Will this prosthetic penis be burned into my brain like the Flick’s frozen tongue? Probably not. It’s just harder to shock people these days. (Unless you choose not to caption photos of dead people in an interview about War photography.)
Perhaps the key to mental resonance is rooted in simplicity? I will spatter paint, instead of apply it. I will film a Western in Spain, instead of America. I will let the sunlight burn through a paper negative inside a view camera. Had no one ever thought to do that before? I don’t know. But when San Francisco-based-artist Chris McCaw stumbled on the technique, he was probably pretty f-cking psyched.
I just got to look at “Sunburn,” Mr. McCaw’s new monograph from Candela Books. (Richmond, VA.) It’s a beautiful new hard cover, and they even took the trouble to burn through one of the intro pages. (Amazing what they can do with lasers these days.) There are a couple of essays at the beginning, including one by New Mexico’s own Katherine Ware. The other was written by Allie Haeusslein, the gallery manager at Pier 24, thereby closing the loop on our San Francisco series.

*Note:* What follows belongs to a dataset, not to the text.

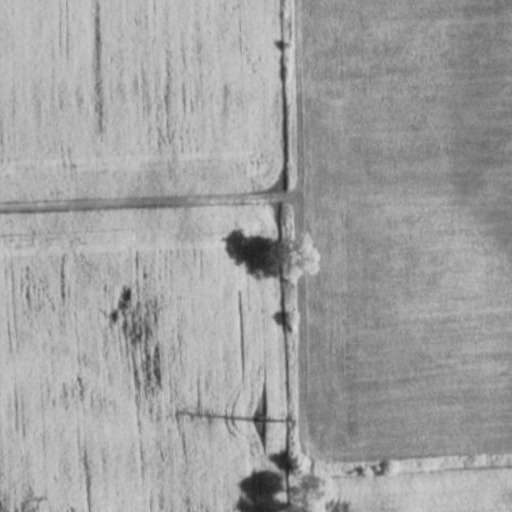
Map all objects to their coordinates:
power tower: (258, 416)
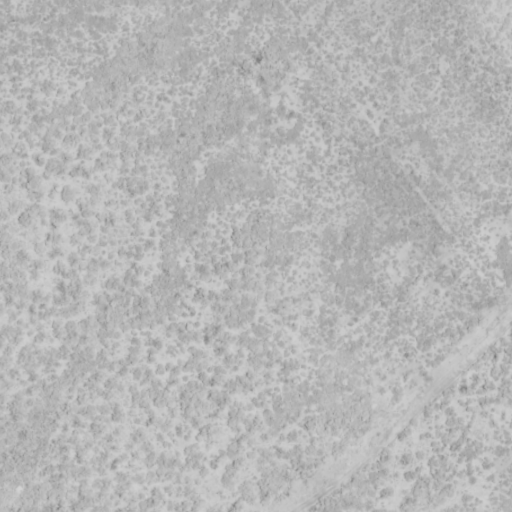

The first time I went through the plates, I found myself just a wee bit underwhelmed. My eyes naturally went to the landscape subject matter, and I didn’t catch the emerging patterns of the Sun. Kind of like it’s hard to watch the crowd in a sporting event on TV. Your eye keeps tracking the ball.
Even so, the pictures of the Sun’s path caught my attention enough to decide to come back to the book again today. Good sign. The closing text, written by the artist, gives some more context as to where he’s gone to get the images, (the Galapagos, Alaska, and around the American Far West,) and the titles share specifics about the exposure type. He’s like one of those old Mayan shaman guys, charting motion to harness the power of light.
Upon the second viewing, I began to tune out the ocean and bay vistas, and just watch the lines, dots and dashes appear up in the sky. Code. The sunrise to sunset arch is a basically the portrait of a spinning planet. Wow. By the time I saw the vertical sunpath that ends the book, I was hooked.
Mr. McCaw has had a lot of success with this work over the last few years. Deservedly so. You might want this book, you might not. But the lesson in the power of reductiveness is one I’ll leave you with, now that you’re regretting yesterday’s binge-eat-turkey-fest.